**EXERCISE:** Copy, exactly and without additions, every line in the records below from the one holding "pinky pip: (310, 329)" through the one holding "middle dip: (617, 271)", both ends included.

**PROVIDED DATA:**
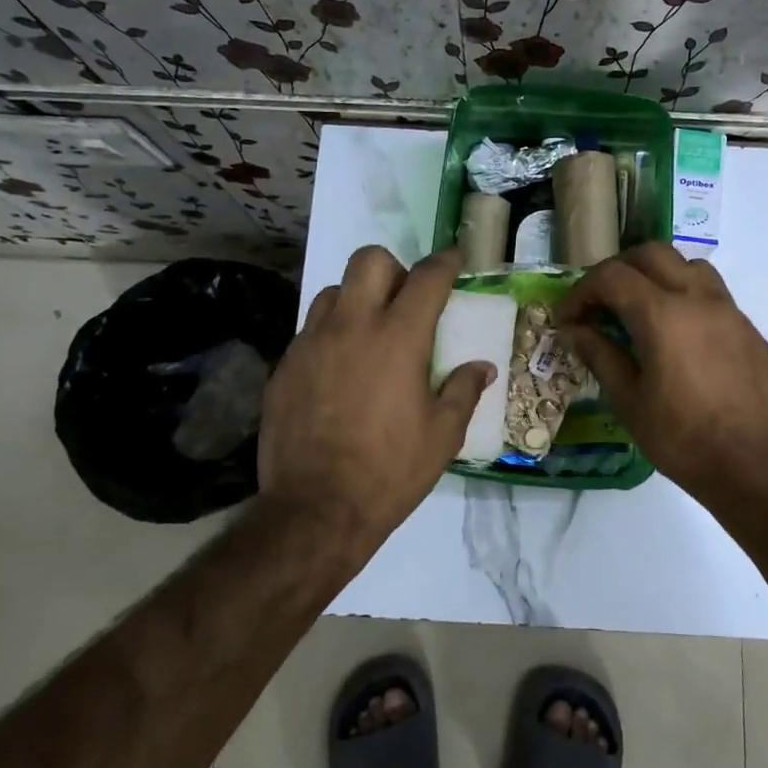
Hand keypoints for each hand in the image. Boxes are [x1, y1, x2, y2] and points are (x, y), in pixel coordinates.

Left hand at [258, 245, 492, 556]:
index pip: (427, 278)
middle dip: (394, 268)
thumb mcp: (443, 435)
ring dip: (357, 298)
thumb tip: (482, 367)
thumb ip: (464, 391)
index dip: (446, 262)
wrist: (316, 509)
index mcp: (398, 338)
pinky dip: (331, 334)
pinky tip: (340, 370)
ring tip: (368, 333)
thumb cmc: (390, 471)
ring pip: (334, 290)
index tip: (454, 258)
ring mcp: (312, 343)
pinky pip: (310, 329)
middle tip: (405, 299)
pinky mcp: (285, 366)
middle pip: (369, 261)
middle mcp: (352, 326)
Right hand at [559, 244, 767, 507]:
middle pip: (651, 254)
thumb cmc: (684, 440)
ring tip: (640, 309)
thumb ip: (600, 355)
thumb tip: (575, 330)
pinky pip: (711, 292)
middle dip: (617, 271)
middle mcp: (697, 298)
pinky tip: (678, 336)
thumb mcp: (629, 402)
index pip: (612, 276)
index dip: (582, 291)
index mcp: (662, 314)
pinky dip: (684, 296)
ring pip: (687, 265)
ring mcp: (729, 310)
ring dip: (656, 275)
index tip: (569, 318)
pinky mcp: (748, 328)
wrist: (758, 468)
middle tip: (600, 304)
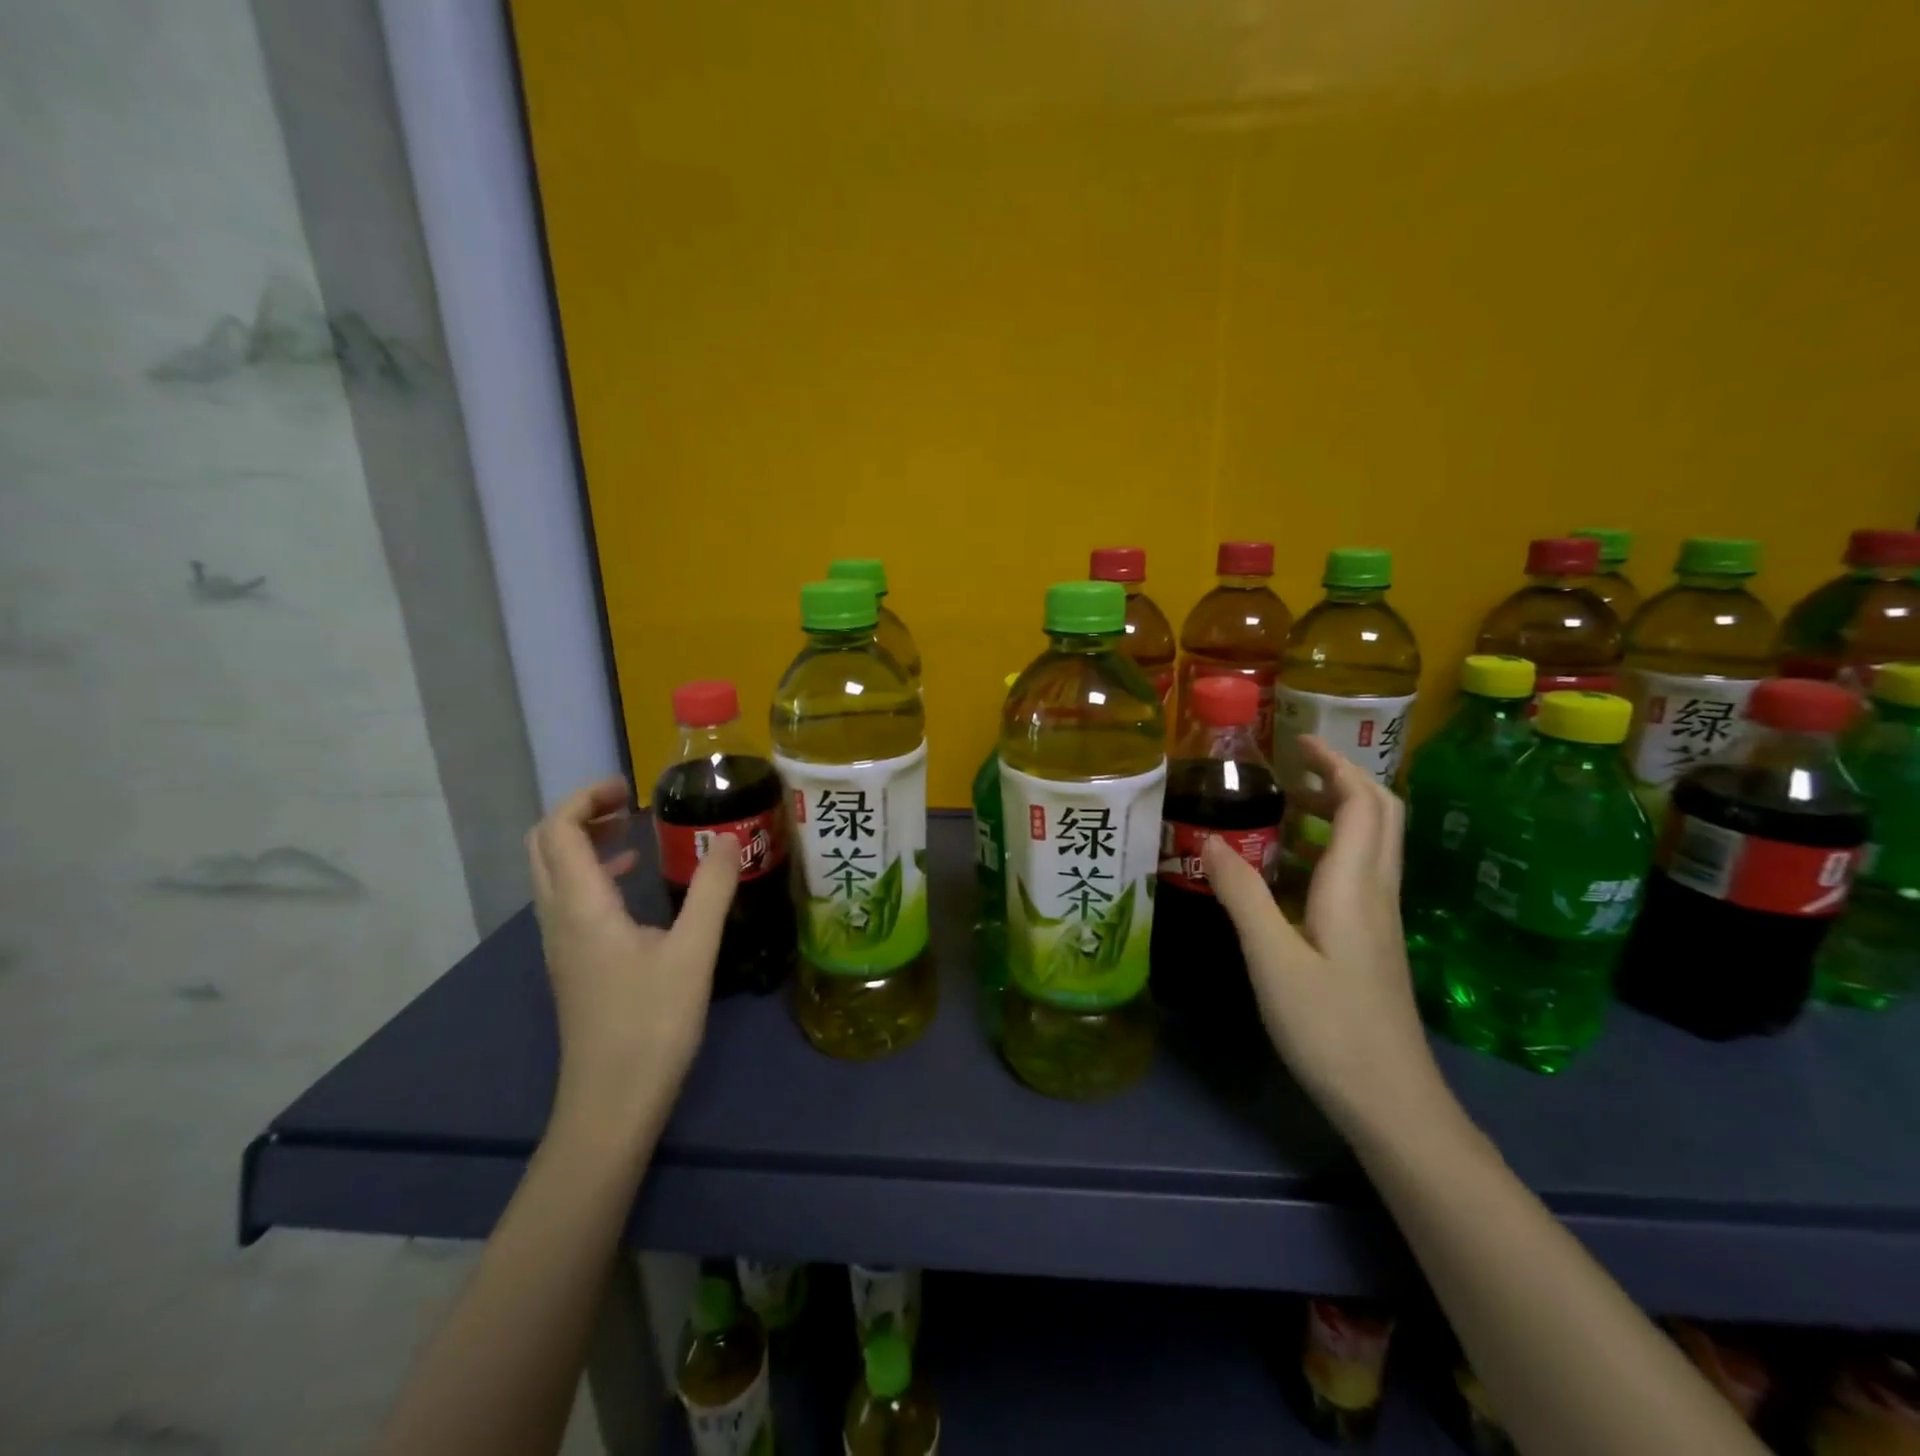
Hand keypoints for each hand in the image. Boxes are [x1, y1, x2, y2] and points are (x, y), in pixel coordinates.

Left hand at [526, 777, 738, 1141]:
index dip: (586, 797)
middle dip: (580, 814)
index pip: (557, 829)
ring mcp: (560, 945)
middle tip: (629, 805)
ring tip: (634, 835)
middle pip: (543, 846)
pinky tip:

==

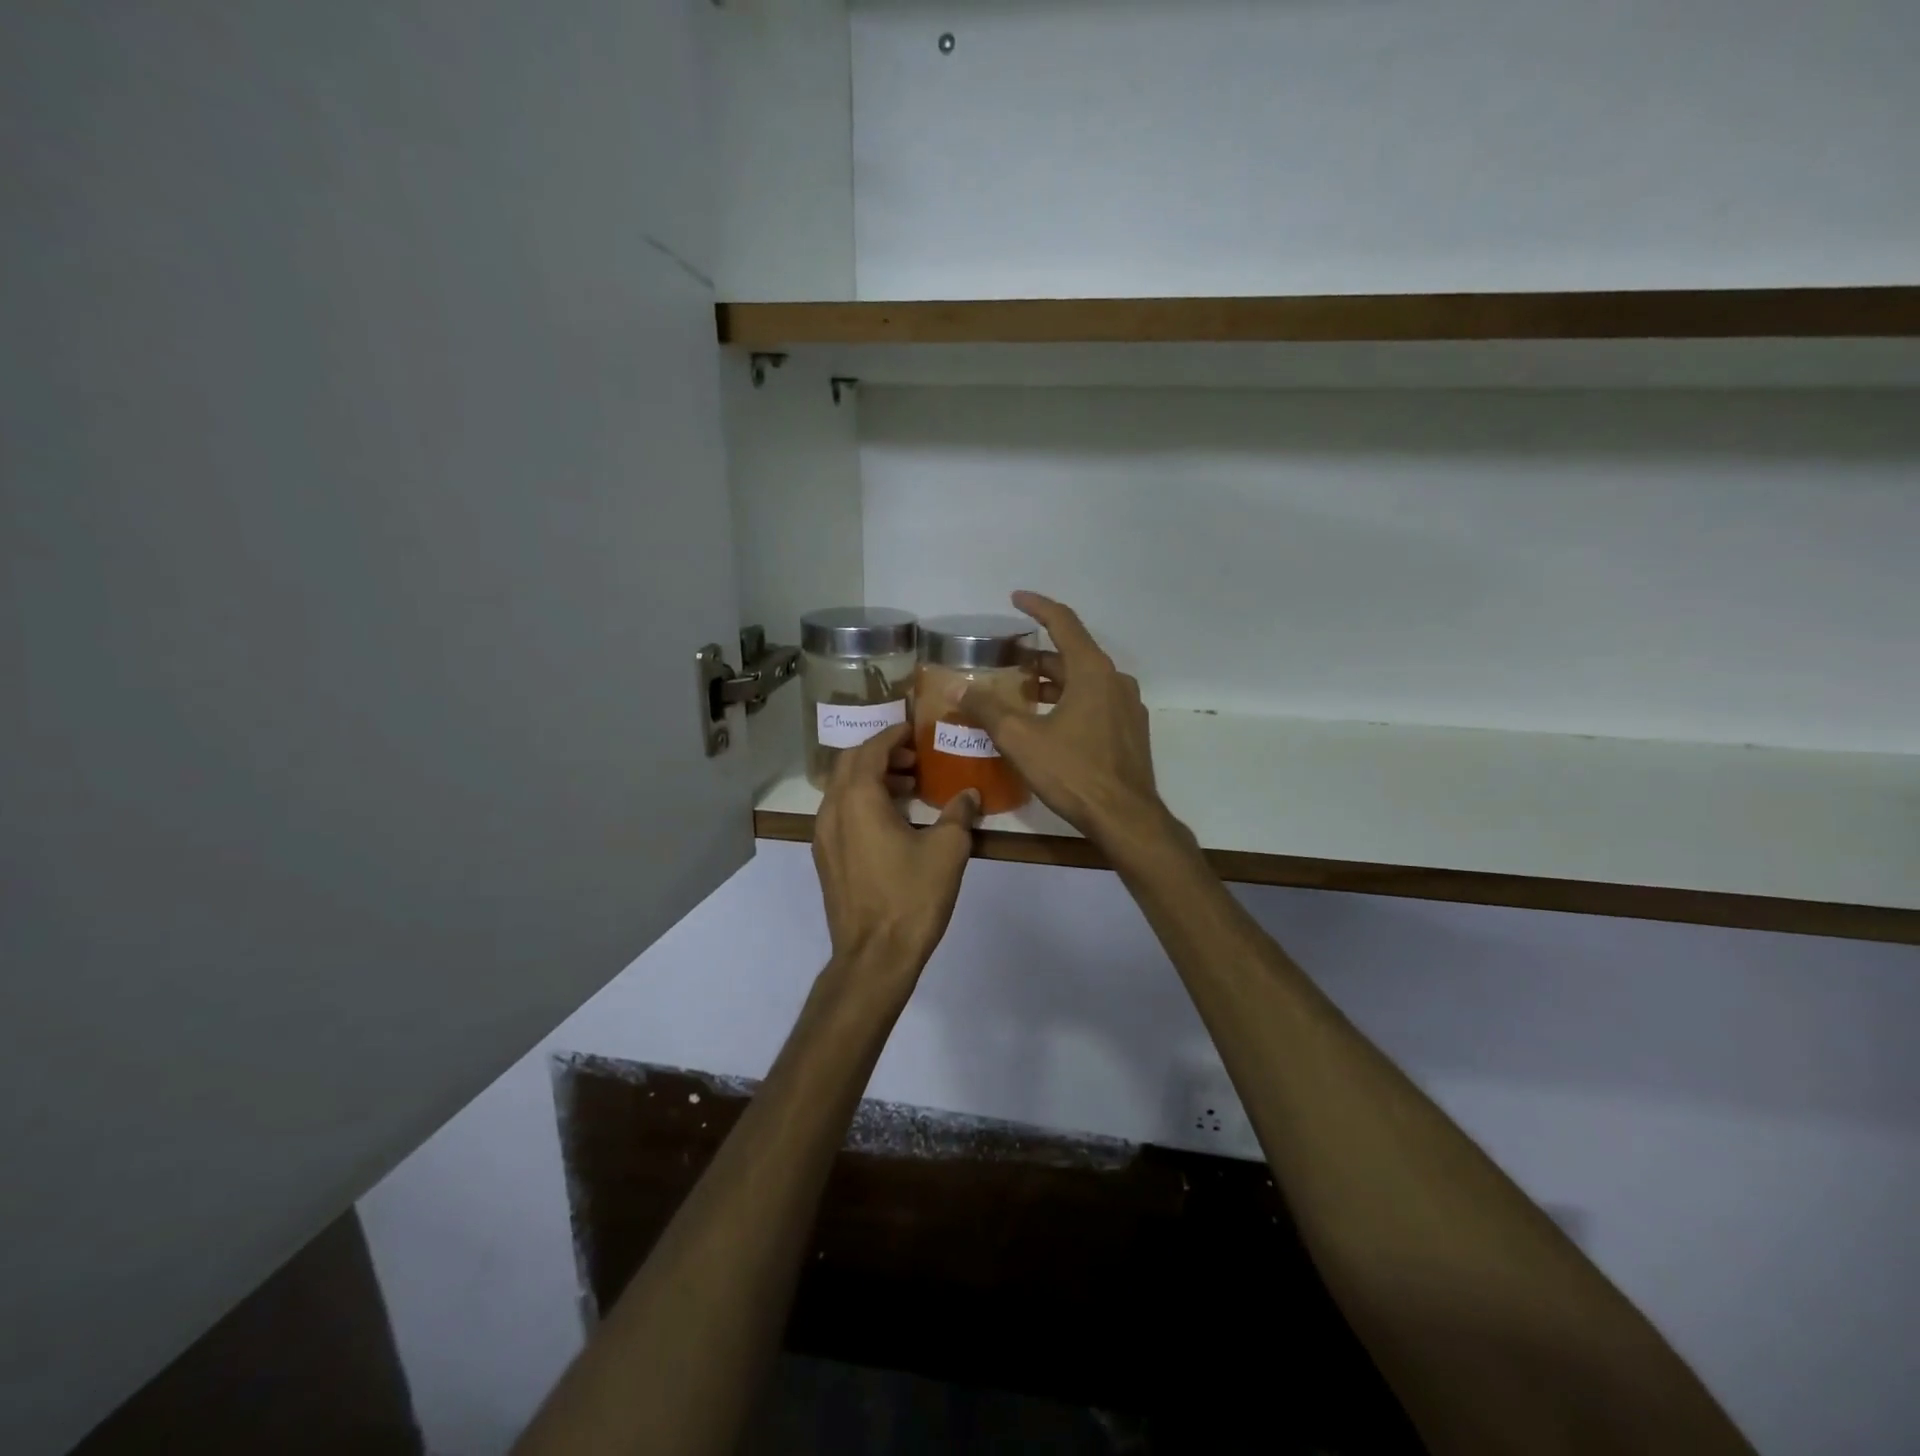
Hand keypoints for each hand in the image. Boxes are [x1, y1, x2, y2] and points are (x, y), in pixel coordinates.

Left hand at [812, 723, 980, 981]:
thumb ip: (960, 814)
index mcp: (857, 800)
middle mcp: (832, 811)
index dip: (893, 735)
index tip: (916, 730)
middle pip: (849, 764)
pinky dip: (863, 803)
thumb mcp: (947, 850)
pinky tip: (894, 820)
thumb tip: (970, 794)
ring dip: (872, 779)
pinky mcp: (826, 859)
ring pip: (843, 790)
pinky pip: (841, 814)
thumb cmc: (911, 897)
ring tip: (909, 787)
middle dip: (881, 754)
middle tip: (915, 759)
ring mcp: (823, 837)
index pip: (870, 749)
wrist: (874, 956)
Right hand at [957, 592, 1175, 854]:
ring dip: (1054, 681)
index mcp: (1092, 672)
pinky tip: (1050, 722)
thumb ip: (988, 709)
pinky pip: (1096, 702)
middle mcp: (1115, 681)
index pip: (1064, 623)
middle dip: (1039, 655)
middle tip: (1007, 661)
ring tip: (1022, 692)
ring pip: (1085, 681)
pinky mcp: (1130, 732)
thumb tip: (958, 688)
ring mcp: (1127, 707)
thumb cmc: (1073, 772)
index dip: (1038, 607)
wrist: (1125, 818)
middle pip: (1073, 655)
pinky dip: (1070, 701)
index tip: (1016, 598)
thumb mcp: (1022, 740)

**EXERCISE ANSWER:**
pinky pip: (310, 329)
middle tip: (405, 299)
pinky mcp: (285, 366)
middle pip: (369, 261)
middle mcp: (352, 326)
Right hand at [559, 244, 767, 507]:
middle pip: (651, 254)
thumb cmc: (684, 440)
ring tip: (640, 309)
thumb ip: (600, 355)
thumb tip: (575, 330)
pinky pip: (711, 292)
middle dip: (617, 271)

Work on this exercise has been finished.